Sip Salon - Why Do We Believe Things We Can't Prove?

Monday, July 6, 2026 6:00-8:00 PM

Honest Friend Brewing

Why do we believe things we can't prove? Faith, intuition, gut feelings, conspiracy theories, and scientific consensus all ask us to believe things we haven't personally verified. What's the difference between reasonable trust and blind faith and how do we know which one we're doing?

Welcome to the Sip Salon where we gather to learn together through articles and discussion. Read the article, join the discussion. Just curious folks coming together to discuss topics. Whether you know a little or a lot, we hope to grow together in our understandings. With drinks.

Why do we believe things we can't prove — and how do we decide who to trust when we can't verify the facts ourselves? This month's Sip Salon explores two surprisingly connected ideas: that our brains may be hardwired to find meaning, detect patterns, and seek out belief whether the evidence is there or not and that the real crisis of our information age isn't our inability to tell true from false, but our inability to tell who is even genuinely trying to tell the truth. Drawing on two short, engaging articles one from psychology and neuroscience, one from philosophy and media we'll dig into the fuzzy line between reasonable trust and blind faith, between honest mistakes and deliberate deception, and what any of this means for how we navigate a world full of things we'll never be able to personally verify. Just curious people, a willingness to question some assumptions, and a drink in hand.

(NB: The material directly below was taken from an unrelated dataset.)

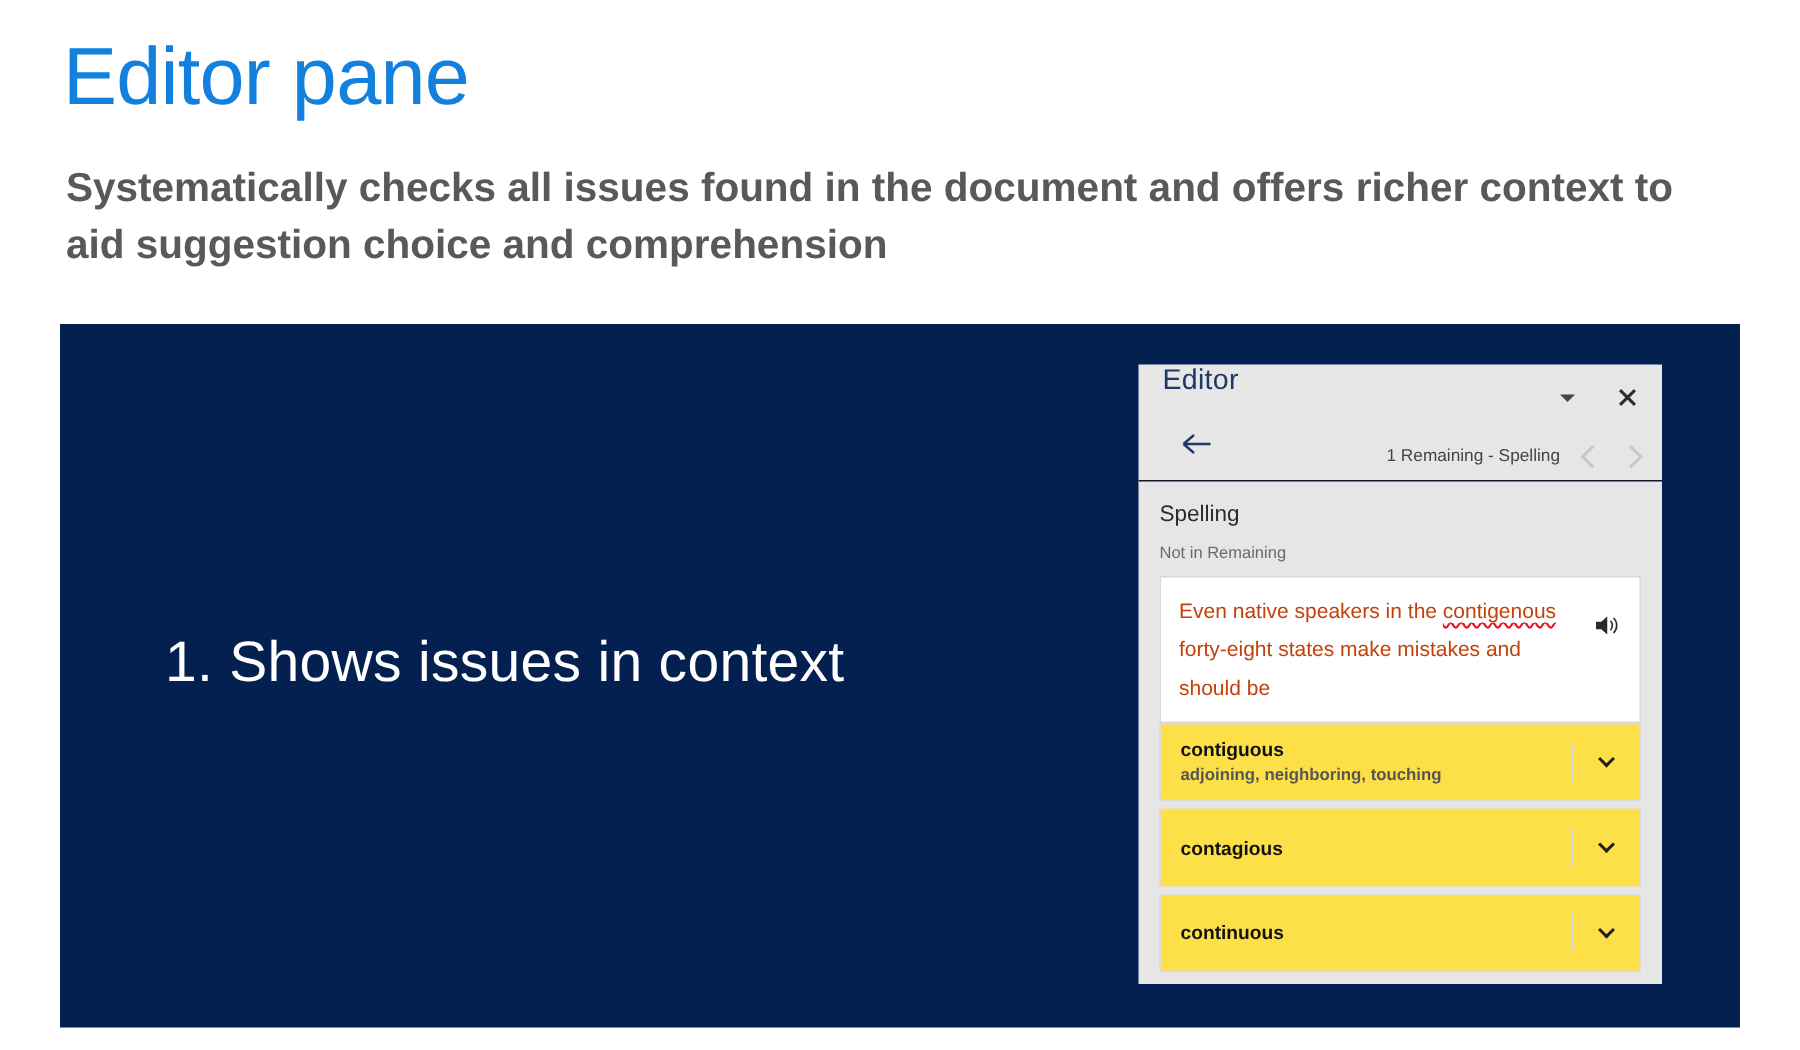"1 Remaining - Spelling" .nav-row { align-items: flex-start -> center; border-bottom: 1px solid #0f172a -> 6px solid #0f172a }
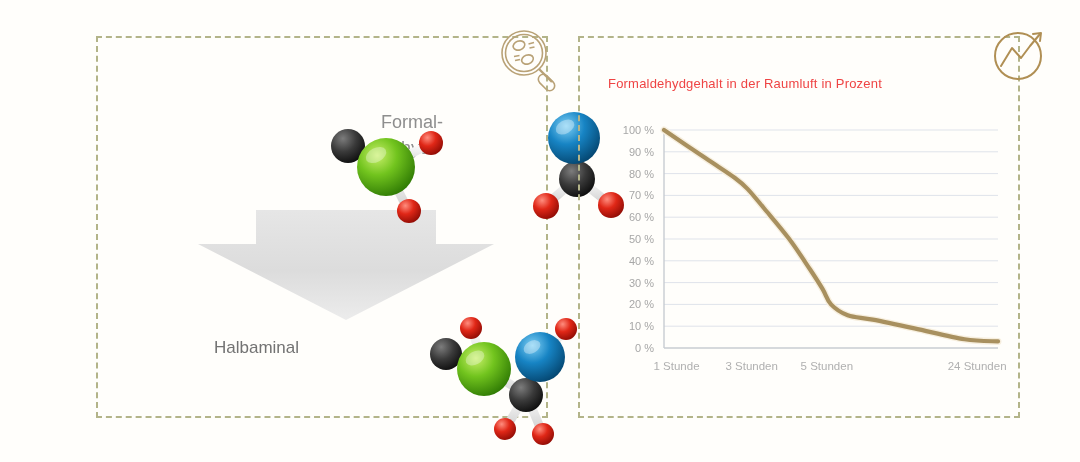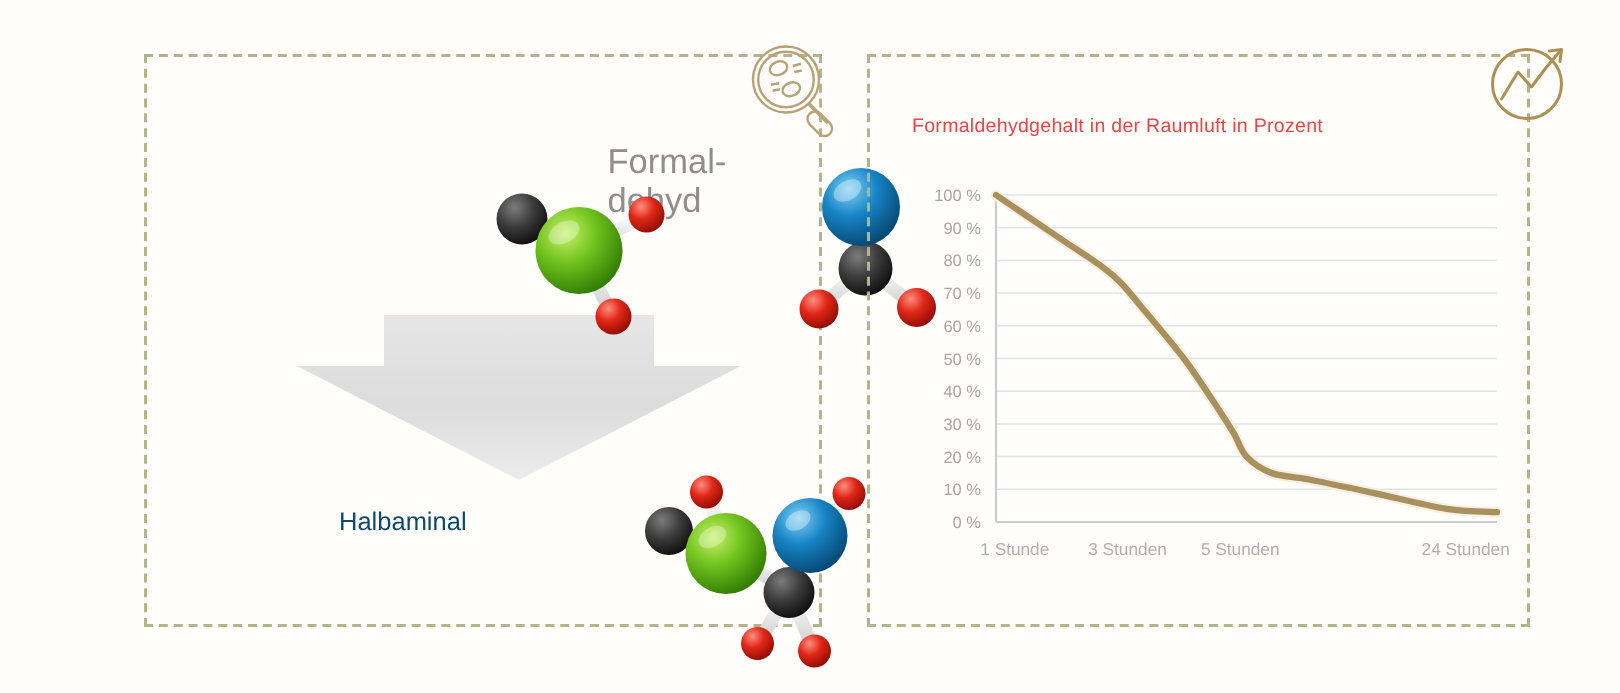"Formal-" #label-formaldehyd { font-size: 23px -> 18px; margin-left: 24px -> none; top: 56px -> 71px }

The Siposium - Beyond the Echo Chamber: How to talk with someone you think is completely wrong

Sunday, July 12, 2026 7:00-9:00 PM

Seventh Son Brewing

We're bad at talking to people we disagree with — and this month, Dr. Aaron Yarmel is going to fix that.

Ever wish your favorite NPR segment or Ted Talk came with trivia, drinks, and real conversation? Welcome to The Siposium, a live, interactive gathering where we deep dive into surprisingly niche topics with expert guests, thoughtful dialogue, and just enough irreverence to keep it fun. Think NPR-style curiosity, casual community vibes, and real-time interaction. With drinks.

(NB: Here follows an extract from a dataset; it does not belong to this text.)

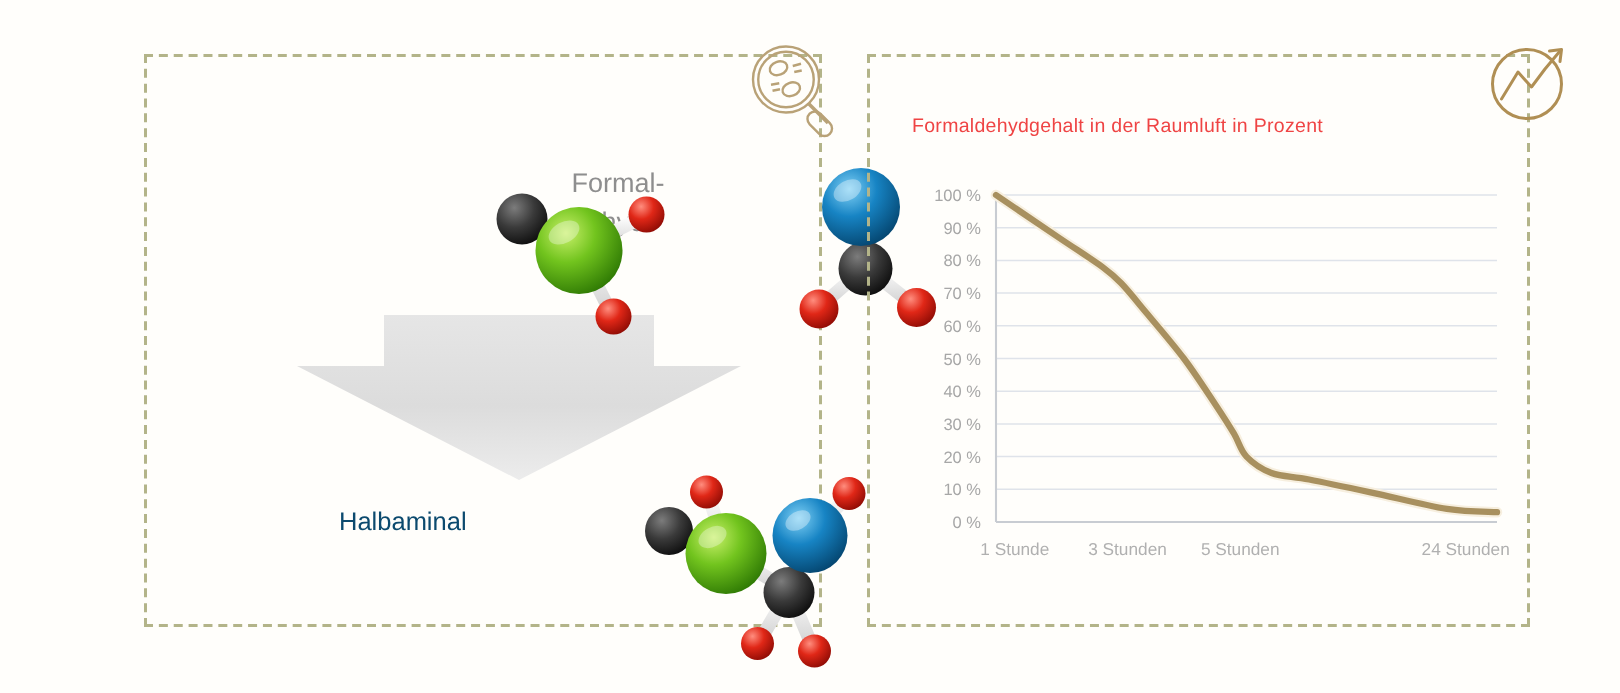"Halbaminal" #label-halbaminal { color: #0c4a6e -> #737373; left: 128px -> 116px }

This month, we know how to debate to win, and we know how to ghost, but our current culture rarely gives us the tools to actually talk across a deep divide. When faced with profound disagreement about life's biggest questions or society's most controversial topics, we easily fall into intellectual traps that shut real discussion down, such as dogmatism, moral relativism, or total nihilism. This month, we're unpacking a powerful alternative over a beer called Inquiry Dialogue. Distinct from both adversarial debate and purely supportive storytelling spaces, Inquiry Dialogue is a rigorous, truth-seeking practice. It is an actively transformational process where we learn and evolve by thinking deeply in community with others. Drawing on his years of experience facilitating discussions with everyone from kindergartners to medical professionals, Dr. Aaron Yarmel will show how this collaborative, disciplined framework can transform hostile arguments into meaningful exchanges.

Speaker Bio: Dr. Aaron Yarmel is the Director of the Philosophy For & With Children Academy at The Ohio State University, where he is also the Associate Director of the Center for Ethics and Human Values and a Physicians Coach, specializing in Philosophical Counseling, at The James Comprehensive Cancer Center. Aaron's research and practice revolve around dialogue facilitation, philosophy for children, AI ethics, and two-level utilitarianism. He is a Fellow and an Endorsed Practitioner of the Institute for the Advancement of Philosophy for Children (IAPC) and the Founding Director of Philosophy Counseling and Consulting. Aaron holds a PhD in Philosophy from the University of Wisconsin-Madison, an MSc in Philosophy of Science from the London School of Economics, and a Bachelor of Music in violin performance from the Eastman School of Music.